Extracted text:
====================

Check if transfer pricing policies are being effectively achieved

Finally, to ensure transfer pricing policies are being effectively achieved, MNEs should:

  • Consider whether target and actual outcomes will still broadly align, if existing transfer pricing policies continue to be applied. Businesses may want to consider comparing target and actual monthly performance for the forthcoming months to the same months in the previous year, to help quantity the impact that COVID-19 is having on the financial performance of the business – Consider lower benchmarked returns – as benchmarking studies lag the current year and are based on comparable companies’ data from previous years, it is likely that certain comparable independent companies selected as part of transfer pricing studies, may report declining margins, or may incur losses in 2020 during the recession. Businesses may want to consider the use of loss-making comparable company financial ratios in a TNMM benchmarking analysis, or target the lower end of the arm’s length range, to support reduced returns during the COVID-19 based global recession. The graph below provides an example of declining operating margins in the US electronics distribution sector from Quarter 1 of 2019 to Quarter 1 of 2020, i.e. the start of pandemic [Financial data to compare the operating margin ranges was extracted from publicly available US SEC 10-Q filings for 14 distribution companies of electronic products]. While one quarter does not make a year and distributors of some products have not been adversely affected by COVID-19, we expect operating margins in different industries will decrease over the course of the recession in 2020.
  • Assess the ability of systems and processes to reflect the costs of complying with the appropriate local application of policies, to ensure that cost charge-outs are correct for each beneficiary of the expenditure.
  • Understand what cash requirements are needed to continue operating and consider alternative ways to support operating cash flow, for example through the deferral of royalty and interest payments if the facts and circumstances warrant change; perhaps with commercial evidence that the same changes occurred with third party customers and suppliers. Many lenders offered borrowers temporary loan payment forbearance, as an example.
  • MNEs are encouraged to monitor whether local tax authorities have issued temporary concessions or guidelines to support businesses in applying alternative transfer pricing methodologies during the pandemic. For certainty, MNEs may wish to proactively engage with revenue authorities in relation to any Advance Pricing Agreements in place for which critical assumptions and conditions are at risk of being breached as a result of the impact of COVID-19.

Conclusion

As some MNEs are recalibrating their supply chains to manage the disruptions of a global recession, this may be the impetus for a change in pricing models or pricing policies, or a review of inter-company agreements, particularly where the sharing of functions and risks has changed. In essence, the COVID-19 crisis provides an opportunity for MNEs to revisit their international related party dealings (including supply contracts and transfer pricing models between related parties), just as independent companies are doing, to help their businesses survive the aftermath of the pandemic.

In the event that any changes are made to transfer pricing policies, businesses should be prepared to address any transfer pricing-related questions raised by the tax authorities now or in future years. A change in a transfer pricing policy which is not based on a change in the FAR profiles of the related parties to the dealing, may invite tax authority challenge or scrutiny. Therefore, it will be important that businesses consider and contemporaneously document the changes to positions with regards to their cross-border transactions, using market evidence, so they can support these positions once the COVID-19 crisis abates.

====================

Information given:
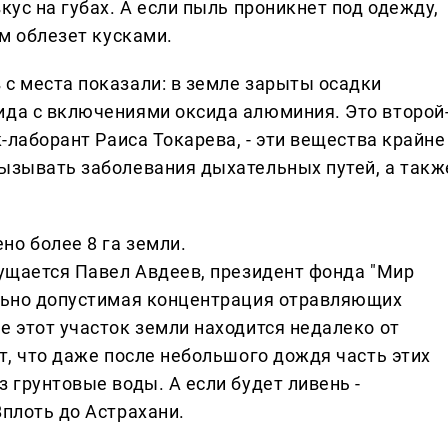
кус на губах. А если пыль проникнет под одежду,
ом облезет кусками.
 с места показали: в земле зарыты осадки
ида с включениями оксида алюминия. Это второй
к-лаборант Раиса Токарева, - эти вещества крайне
вызывать заболевания дыхательных путей, а такж
но более 8 га земли.
мущается Павел Авдеев, президент фонда "Мир
ельно допустимая концентрация отравляющих
е этот участок земли находится недалеко от
ит, что даже после небольшого дождя часть этих
з грунтовые воды. А если будет ливень -
Вплоть до Астрахани.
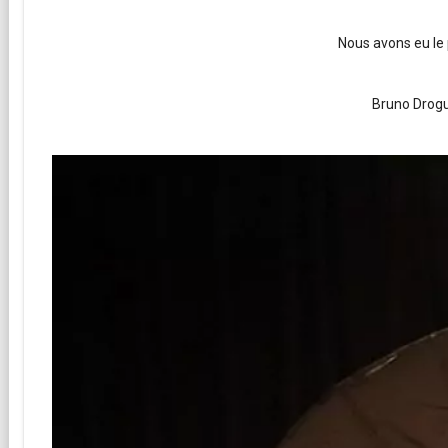
Nous avons eu le 
Bruno Drogue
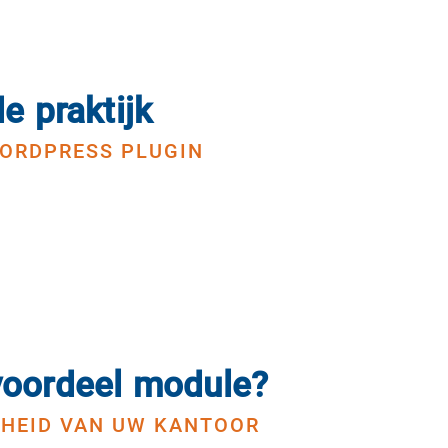
e praktijk
WORDPRESS PLUGIN
voordeel module?
JKHEID VAN UW KANTOOR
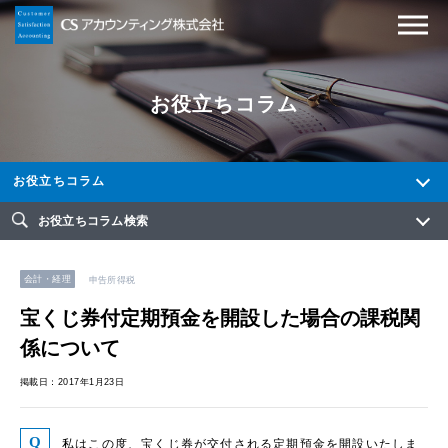
お役立ちコラム
お役立ちコラム
お役立ちコラム検索
会計・経理
申告所得税
宝くじ券付定期預金を開設した場合の課税関
係について
掲載日：2017年1月23日
私はこの度、宝くじ券が交付される定期預金を開設いたしま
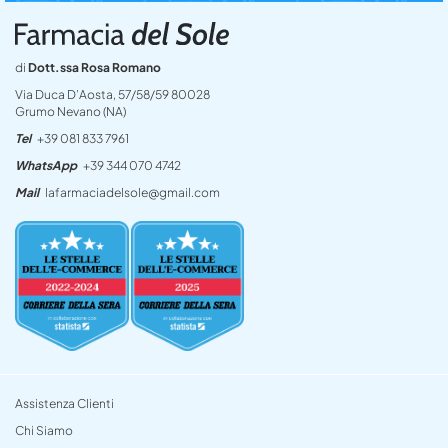
di
Dott.ssa Rosa Romano
Via Duca D’Aosta, 57/58/59 80028
Grumo Nevano (NA)
Tel
+39 081 833 7961
WhatsApp
+39 344 070 4742
Mail
lafarmaciadelsole@gmail.com
Assistenza Clienti
Chi Siamo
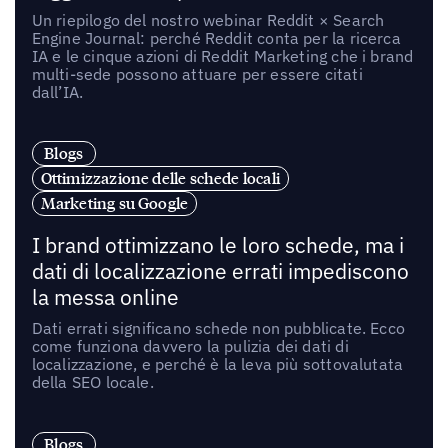
Un riepilogo del nostro webinar Reddit × Search
Engine Journal: perché Reddit conta per la ricerca
IA e le cinque azioni di Reddit Marketing che i brand
multi-sede possono attuare per essere citati
dall’IA.
Blogs
Ottimizzazione delle schede locali
Marketing su Google
I brand ottimizzano le loro schede, ma i
dati di localizzazione errati impediscono
la messa online
Dati errati significano schede non pubblicate. Ecco
come funziona davvero la pulizia dei dati di
localizzazione, e perché è la leva più sottovalutata
della SEO locale.
Blogs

====================

Questions on the material:
A. From the transfer pricing text, transcribe the passage starting at "In the event" and ending at "COVID-19 crisis abates.".
B. List every abbreviation in the transfer pricing text that is written entirely in capital letters and contains no digits. Give them in order of first appearance.

Solutions to each task:
A.
In the event that any changes are made to transfer pricing policies, businesses should be prepared to address any transfer pricing-related questions raised by the tax authorities now or in future years. A change in a transfer pricing policy which is not based on a change in the FAR profiles of the related parties to the dealing, may invite tax authority challenge or scrutiny. Therefore, it will be important that businesses consider and contemporaneously document the changes to positions with regards to their cross-border transactions, using market evidence, so they can support these positions once the COVID-19 crisis abates.

B.
TNMM
US
SEC
FAR